The year 2017 saw the shattering of many silences. Across the world women stood bravely, speaking fiercely in the campaigns #MeToo and #TimesUp, and in the international Women’s Marches. For many women, these moments provided a release: a pivotal shift when they realised they were not alone, and that the misogyny woven into our societies is repeated and enabled in every walk of life. This was not a year of celebration: great pain and burdens come with the necessity to retrace our steps, reliving experiences of physical trauma, emotional manipulation, and subjugation.
It was on this footing that I attended Women of the World (WOW) festival 2018 at London’s Southbank Centre. Last year, across the world, the seams had been ripped open, and many threads were left waving. Women were left without shoring, on ever-more treacherous terrain, with a deeper awareness that we were navigating a land that we did not understand. The steps ahead were unknown; the actions we needed to take to re-stitch the fabric of cohesion, and to achieve true equality, free from abuses of power, emotions, and sex, were unclear. These steps have never been taken before: there is no map, no handbook left behind to guide us.
Women, men and children flocked to the three-day festival to share stories, and listen to an awe inspiring line-up of speakers. Well-known artists, activists and performers came together to celebrate and champion the great work being done globally by women and to debate inspirational actions, small and large, and to identify the obstacles that are created to prevent them.
There is something incredible in an event that brings together a collective that includes Munroe Bergdorf, Afua Hirsch, Deeyah Khan, Sandi Toksvig, Patrisse Khan-Cullors, Phyll Opoku-Gyimah, Chimamanda Ngozi Adichie, Kelechi Okafor, and Reni Eddo-Lodge amongst many others. All participating, debating and sharing their views on where we have come from, and the destination towards which we are navigating.
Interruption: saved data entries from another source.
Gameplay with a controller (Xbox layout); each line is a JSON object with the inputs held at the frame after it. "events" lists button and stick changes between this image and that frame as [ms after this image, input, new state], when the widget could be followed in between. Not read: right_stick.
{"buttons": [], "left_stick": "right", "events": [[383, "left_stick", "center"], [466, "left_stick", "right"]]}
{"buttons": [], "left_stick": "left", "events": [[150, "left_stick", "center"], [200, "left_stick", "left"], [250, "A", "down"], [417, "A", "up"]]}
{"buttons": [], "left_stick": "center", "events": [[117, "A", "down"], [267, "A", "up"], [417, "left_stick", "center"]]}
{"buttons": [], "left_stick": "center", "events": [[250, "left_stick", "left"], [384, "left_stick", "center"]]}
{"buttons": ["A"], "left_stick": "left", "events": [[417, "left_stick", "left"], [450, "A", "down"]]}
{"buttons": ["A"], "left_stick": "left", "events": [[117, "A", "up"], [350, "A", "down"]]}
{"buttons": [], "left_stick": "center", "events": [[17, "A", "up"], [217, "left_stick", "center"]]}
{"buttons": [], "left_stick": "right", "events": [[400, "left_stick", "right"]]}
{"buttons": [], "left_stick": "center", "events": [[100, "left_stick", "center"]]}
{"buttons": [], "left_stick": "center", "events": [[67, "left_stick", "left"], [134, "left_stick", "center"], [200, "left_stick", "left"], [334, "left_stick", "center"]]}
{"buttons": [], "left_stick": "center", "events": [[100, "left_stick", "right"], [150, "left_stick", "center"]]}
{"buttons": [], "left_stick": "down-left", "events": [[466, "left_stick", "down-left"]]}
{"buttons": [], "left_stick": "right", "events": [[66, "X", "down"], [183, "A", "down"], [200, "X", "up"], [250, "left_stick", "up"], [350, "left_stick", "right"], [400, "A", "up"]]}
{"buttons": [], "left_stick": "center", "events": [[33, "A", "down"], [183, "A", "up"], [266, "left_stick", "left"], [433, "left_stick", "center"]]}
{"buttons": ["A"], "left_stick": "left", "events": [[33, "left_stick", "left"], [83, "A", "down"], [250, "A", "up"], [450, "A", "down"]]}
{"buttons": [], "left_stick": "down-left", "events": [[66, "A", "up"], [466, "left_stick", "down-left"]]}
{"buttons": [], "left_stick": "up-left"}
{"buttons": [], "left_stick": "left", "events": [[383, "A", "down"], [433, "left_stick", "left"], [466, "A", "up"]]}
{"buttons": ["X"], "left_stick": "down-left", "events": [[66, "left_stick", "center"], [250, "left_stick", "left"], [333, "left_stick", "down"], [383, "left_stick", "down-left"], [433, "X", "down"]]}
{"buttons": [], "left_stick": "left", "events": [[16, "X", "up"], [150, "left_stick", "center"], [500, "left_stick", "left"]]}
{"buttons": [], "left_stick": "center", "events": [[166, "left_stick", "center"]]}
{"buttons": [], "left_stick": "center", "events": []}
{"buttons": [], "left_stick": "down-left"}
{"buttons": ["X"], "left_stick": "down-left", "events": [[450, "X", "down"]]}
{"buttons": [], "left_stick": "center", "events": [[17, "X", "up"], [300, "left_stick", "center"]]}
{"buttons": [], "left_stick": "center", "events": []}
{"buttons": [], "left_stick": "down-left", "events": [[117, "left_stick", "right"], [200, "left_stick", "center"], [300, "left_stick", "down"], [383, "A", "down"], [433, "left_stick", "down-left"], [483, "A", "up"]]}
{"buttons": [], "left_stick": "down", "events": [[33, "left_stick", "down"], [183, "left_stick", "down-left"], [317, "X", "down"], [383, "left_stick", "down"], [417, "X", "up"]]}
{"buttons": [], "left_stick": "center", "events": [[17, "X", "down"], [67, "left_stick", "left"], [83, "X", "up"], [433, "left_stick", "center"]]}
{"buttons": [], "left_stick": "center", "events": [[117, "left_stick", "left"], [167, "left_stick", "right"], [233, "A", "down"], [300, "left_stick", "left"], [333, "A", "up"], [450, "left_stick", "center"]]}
I whiled away a few hours dancing to all-female choirs, and watching urban poets perform, before listening to a panel discussion on mothers of colour. The conversation was lively and I was itching for more when it drew to a close. As women of colour, how do we ensure we create a stable and safe environment for our children to grow up in, to be able stand tall and call the streets where they walk their home? We must all do the vital work of being ourselves what we hope our children will be; to acting ourselves according to the behaviour and skills we hope to equip them with, and to remember to rejoice in the richness that our lives afford us with while acknowledging that it brings us pain, obstacles, and many battles also.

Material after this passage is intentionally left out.